The queue itself moves swiftly, but there is hardly any signage of the T20 World Cup at the airport thus far. The growing multi-culturalism of the Australian nation is visible when out of the six immigration counters at least three are manned by people of Asian origin, including Indians!
You do eventually get through, but that biosecurity check is once again the last hoop to jump before you exit the airport. Outside, you realise the growing number of Indians in the city arriving to watch that one match that has promised to catch the attention of the globe.
A huge board proclaiming “Welcome to Melbourne” has many lined up to take selfies.
But don’t tell the Indians arriving in the city that there is bad news waiting outside. It has started raining again and it is quite heavy, yet again. For the past 10 days rains have lashed Melbourne city, even leading to flash floods. There is a strong chance that the rains will affect the mega clash on Sunday, but we will not dwell on that too much.
The taxi driver, an East African, is surprised that there is an India v Pakistan clash in Melbourne. “Why don’t they play in their own countries? Why travel all the way here?” he asks innocently. His question confirms the complete lack of interest in the tournament or even the sport that is slowly evaporating from the minds of the once mighty Australia, the defending champion!
The taxi driver, too, confirms our suspicions of the rain threat. But the weekend in Melbourne is big as there are two massive derby races at the race course. That the driver was aware of that more than the Indo-Pak clash was telling.
Later that night I meet two more taxi drivers, an Indian and Pakistani, who are more aware of the tournament brewing, especially the clash on Sunday at the historic G as the venue is called. They have blocked their tickets for Sunday’s clash. “Baarish hoga toh poora waste ho jaayega,” reminds the Indian origin taxi driver tracing his roots to Jaipur.

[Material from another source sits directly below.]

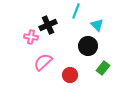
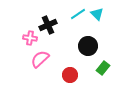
cyan line: moved 2 px right, 3 px down; rotated 35 degrees clockwise
cyan triangle: moved 11 px up
pink cross: moved 1 px left, 1 px down
pink semicircle: moved 3 px left, 3 px up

Weekend partying is in full swing, with the night life in the Central Business District (CBD) of Melbourne living up to its potential. The rains have subsided to an extent, but the threat still looms large.
It will be a massive disappointment if they do not manage to squeeze in at least five overs on either side to constitute a match. If they don’t manage to get the contest going, how will one explain to that East African taxi driver why so many of us have turned up just for this one game!
So, let’s all pray that the weekend is not ruined for a billion plus Indians both back home and here in Melbourne. While you are at it, also throw the Pakistanis in the mix. We do make this great game tick even now, while everyone including the host nation has forgotten it!